A principal alteração mira os crimes de estelionato e fraude eletrônica. Para o estelionato comum, a pena prevista continua sendo de 1 a 5 anos de reclusão. Contudo, a lei cria uma nova categoria, a "fraude eletrônica", para golpes aplicados com o uso de redes sociais, contatos telefônicos ou e-mail. Nesses casos, a punição foi significativamente elevada, passando para 4 a 8 anos de reclusão, além de multa. O aumento pode ser ainda maior, de um a dois terços, se o crime for cometido com o uso de servidores localizados fora do Brasil, ou se a vítima for uma pessoa idosa ou vulnerável.
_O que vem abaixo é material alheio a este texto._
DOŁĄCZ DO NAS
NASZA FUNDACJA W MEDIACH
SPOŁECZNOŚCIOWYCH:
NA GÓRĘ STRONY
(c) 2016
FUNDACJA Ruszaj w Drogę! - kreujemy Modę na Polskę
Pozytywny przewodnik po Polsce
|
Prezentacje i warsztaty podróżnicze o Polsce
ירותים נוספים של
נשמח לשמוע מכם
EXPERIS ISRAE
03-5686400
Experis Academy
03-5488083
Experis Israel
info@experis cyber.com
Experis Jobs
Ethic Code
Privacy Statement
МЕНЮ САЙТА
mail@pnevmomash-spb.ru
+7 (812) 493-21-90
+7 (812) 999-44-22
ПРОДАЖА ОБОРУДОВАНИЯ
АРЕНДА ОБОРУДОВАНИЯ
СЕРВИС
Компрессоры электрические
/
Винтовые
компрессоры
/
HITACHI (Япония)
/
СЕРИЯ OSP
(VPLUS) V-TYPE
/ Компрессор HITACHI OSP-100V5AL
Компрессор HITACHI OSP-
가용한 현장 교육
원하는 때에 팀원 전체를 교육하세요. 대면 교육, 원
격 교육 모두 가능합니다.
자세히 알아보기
Essa medida é uma resposta direta à explosão de golpes via Pix, WhatsApp e clones de páginas de bancos ou lojas online. Segundo o Anuário Brasileiro de Segurança Pública, os golpes e fraudes contra o patrimônio cresceram exponencialmente. Apenas as fraudes eletrônicas registradas saltaram de pouco mais de 200 mil casos em 2021 para mais de 1,8 milhão em 2022, evidenciando a urgência da atualização legal para coibir a ação dos criminosos no ambiente virtual.
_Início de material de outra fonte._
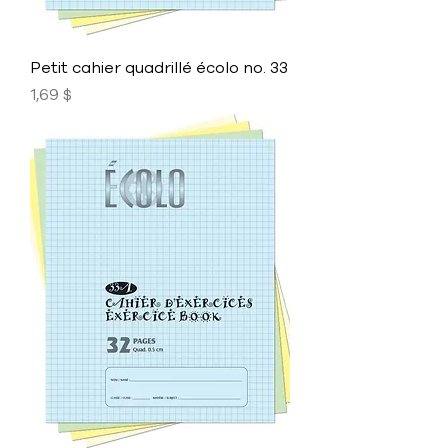
Petit cahier quadrillé écolo no. 33
Prix
1,69 $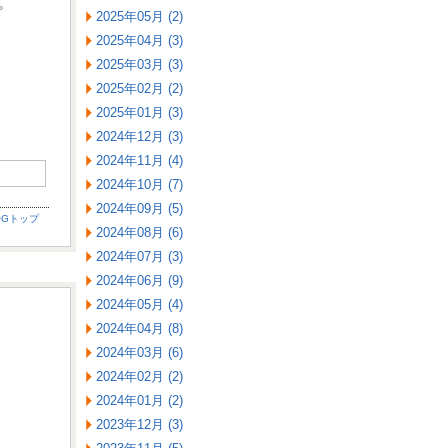
。
2025年05月 (2)
2025年04月 (3)
2025年03月 (3)
2025年02月 (2)
2025年01月 (3)
2024年12月 (3)
2024年11月 (4)
2024年10月 (7)
2024年09月 (5)
OGトップ
2024年08月 (6)
2024年07月 (3)
2024年06月 (9)
2024年05月 (4)
2024年04月 (8)
2024年03月 (6)
2024年02月 (2)
2024年01月 (2)
2023年12月 (3)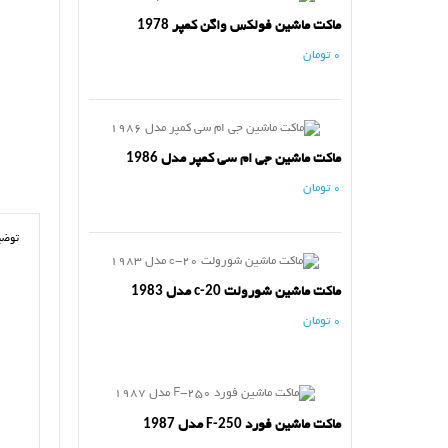
ماکت ماشین فولکس واگن کمپر 1978
0 تومان
ماکت ماشین جی ام سی کمپر مدل 1986
0 تومان
توضی
ماکت ماشین شورولت c-20 مدل 1983
0 تومان
ماکت ماشین فورد F-250 مدل 1987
Outro ponto central da nova legislação é o combate ao furto e roubo de celulares, um dos crimes que mais aterrorizam a população de centros urbanos como a Grande São Paulo, incluindo cidades como Barueri. O texto modifica o artigo que trata do furto qualificado. Agora, a pena para quem furta um objeto com o uso de um dispositivo eletrônico, mesmo que a distância, passa a ser de 4 a 8 anos de prisão. Isso significa que um ladrão que furta um celular e, posteriormente, utiliza o aparelho para acessar contas bancárias e subtrair valores, pode receber uma pena muito mais severa do que a anterior.
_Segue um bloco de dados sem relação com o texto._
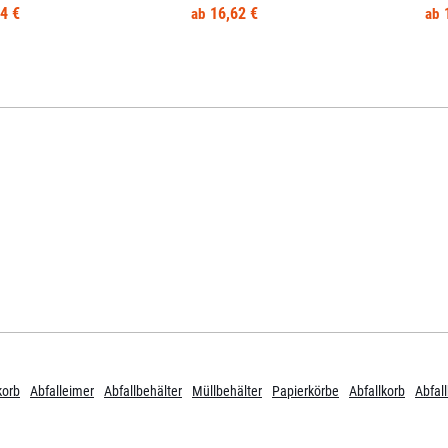
4 €
16,62 €
korb
Abfalleimer
Abfallbehälter
Müllbehälter
Papierkörbe
Abfallkorb
Abfal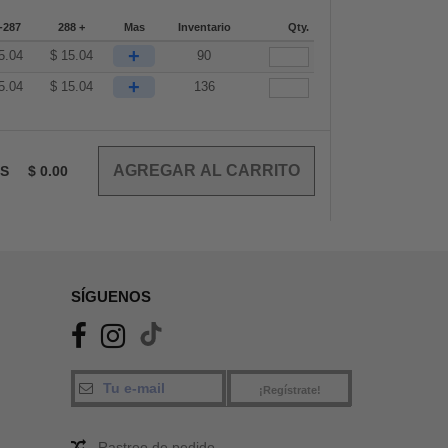
-287
288 +
Mas
Inventario
Qty.
+
5.04
$
15.04
90
+
5.04
$
15.04
136
OS
$
0.00
SÍGUENOS
¡Regístrate!
Rastreo de pedido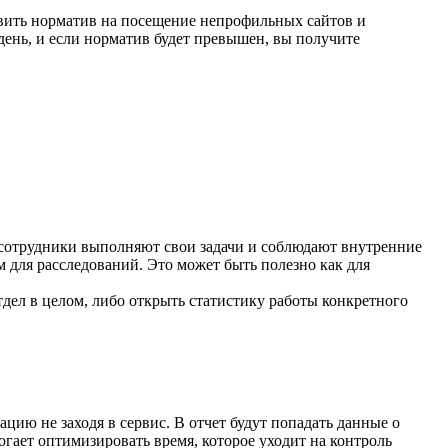
овить норматив на посещение непрофильных сайтов и
день, и если норматив будет превышен, вы получите
 сотрудники выполняют свои задачи и соблюдают внутренние
 для расследований. Это может быть полезно как для
отдел в целом, либо открыть статистику работы конкретного
цию не заходя в сервис. В отчет будут попадать данные о
огает оптимизировать время, которое уходит на контроль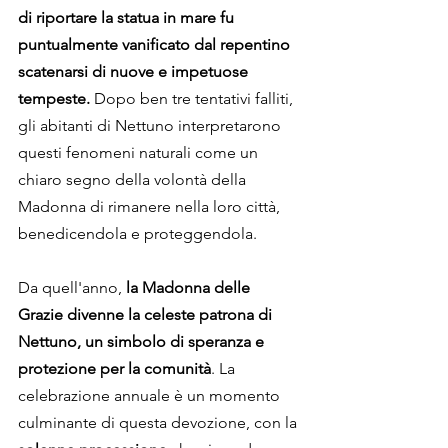
di riportare la statua in mare fu 
puntualmente vanificato dal repentino 
scatenarsi di nuove e impetuose 
tempeste.
 Dopo ben tre tentativi falliti, 
gli abitanti di Nettuno interpretarono 
questi fenomeni naturali come un 
chiaro segno della volontà della 
Madonna di rimanere nella loro città, 
benedicendola e proteggendola.
Da quell'anno, 
la Madonna delle 
Grazie divenne la celeste patrona di 
Nettuno, un simbolo di speranza e 
protezione per la comunità
. La 
celebrazione annuale è un momento 
culminante di questa devozione, con la 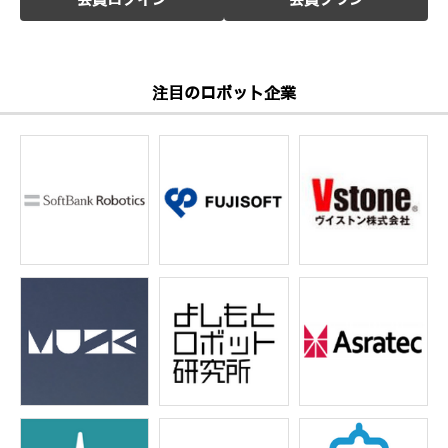
会員ログイン
会員プラン
注目のロボット企業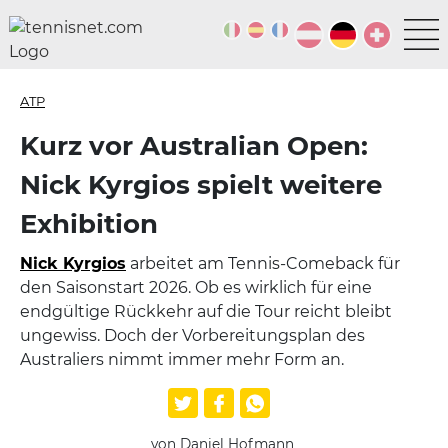
ATP
Kurz vor Australian Open:
Nick Kyrgios spielt weitere
Exhibition
Nick Kyrgios
arbeitet am Tennis-Comeback für
den Saisonstart 2026. Ob es wirklich für eine
endgültige Rückkehr auf die Tour reicht bleibt
ungewiss. Doch der Vorbereitungsplan des
Australiers nimmt immer mehr Form an.
von Daniel Hofmann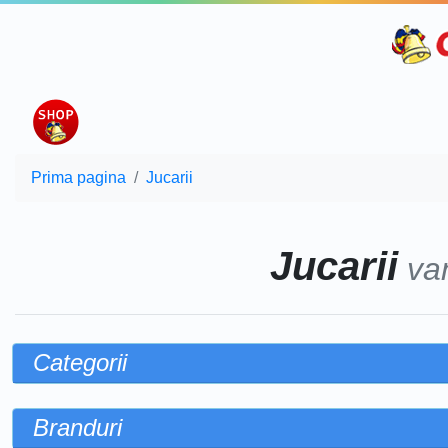
Prima pagina
Jucarii
Jucarii
va
Categorii
Branduri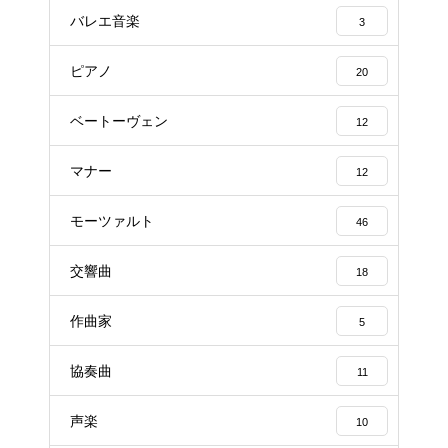
バレエ音楽
3
ピアノ
20
ベートーヴェン
12
マナー
12
モーツァルト
46
交響曲
18
作曲家
5
協奏曲
11
声楽
10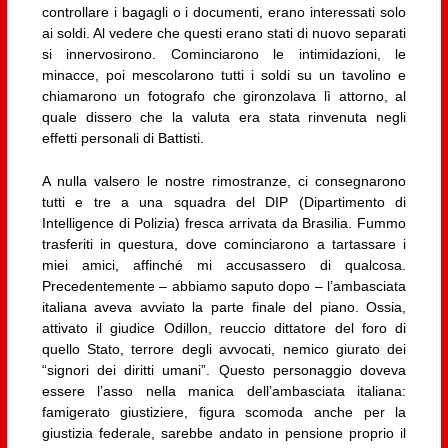
controllare i bagagli o i documenti, erano interessati solo
ai soldi. Al vedere che questi erano stati di nuovo separati
si innervosirono. Cominciarono le intimidazioni, le
minacce, poi mescolarono tutti i soldi su un tavolino e
chiamarono un fotografo che gironzolava lì attorno, al
quale dissero che la valuta era stata rinvenuta negli
effetti personali di Battisti.
A nulla valsero le nostre rimostranze, ci consegnarono
tutti e tre a una squadra del DIP (Dipartimento di
Intelligence di Polizia) fresca arrivata da Brasilia. Fummo
trasferiti in questura, dove cominciarono a tartassare i
miei amici, affinché mi accusassero di qualcosa.
Precedentemente – abbiamo saputo dopo – l’ambasciata
italiana aveva avviato la parte finale del piano. Ossia,
attivato il giudice Odillon, reuccio dittatore del foro di
quello Stato, terrore degli avvocati, nemico giurato dei
“signori dei diritti umani”. Questo personaggio doveva
essere l’asso nella manica dell’ambasciata italiana:
famigerato giustiziere, figura scomoda anche per la
giustizia federale, sarebbe andato in pensione proprio il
A lei estabelece que a punição será aplicada em dobro se o crime for cometido contra idosos ou pessoas em condição de vulnerabilidade. Na prática, a mudança desestimula o chamado "limpa contas", quando os criminosos roubam o aparelho não apenas pelo seu valor, mas principalmente para acessar aplicativos financeiros e esvaziar os recursos da vítima.

Advogados e especialistas em segurança pública apontam que a nova lei busca preencher uma lacuna legislativa. Antes, as fraudes cometidas após o furto de um celular eram, muitas vezes, enquadradas como estelionato simples, com penas mais brandas. Com a mudança, a ação é vista como uma continuação do crime patrimonial inicial, só que com um agravante tecnológico, justificando a punição mais rigorosa.

A discussão no Congresso Nacional que levou à aprovação da lei foi pautada pelos dados alarmantes da criminalidade digital. Anualmente, estima-se que bilhões de reais sejam perdidos por cidadãos e empresas em golpes virtuais. A nova lei, portanto, não apenas aumenta o tempo de reclusão, mas também envia uma mensagem clara de que o sistema de justiça está se adaptando para punir com mais eficiência as novas modalidades de crime que surgem com a tecnologia.

Para a população de cidades como Barueri, o impacto esperado é uma maior sensação de segurança. Embora a lei atue na ponta da punição, a expectativa é que penas mais duras tenham um efeito dissuasório, inibindo a ação de quadrilhas especializadas nesse tipo de delito, que frequentemente veem na baixa penalidade um incentivo para continuar suas atividades criminosas. Resta saber como o sistema de segurança e o Judiciário irão aplicar as novas regras para garantir que a intenção da lei se converta em resultados práticos no dia a dia do cidadão.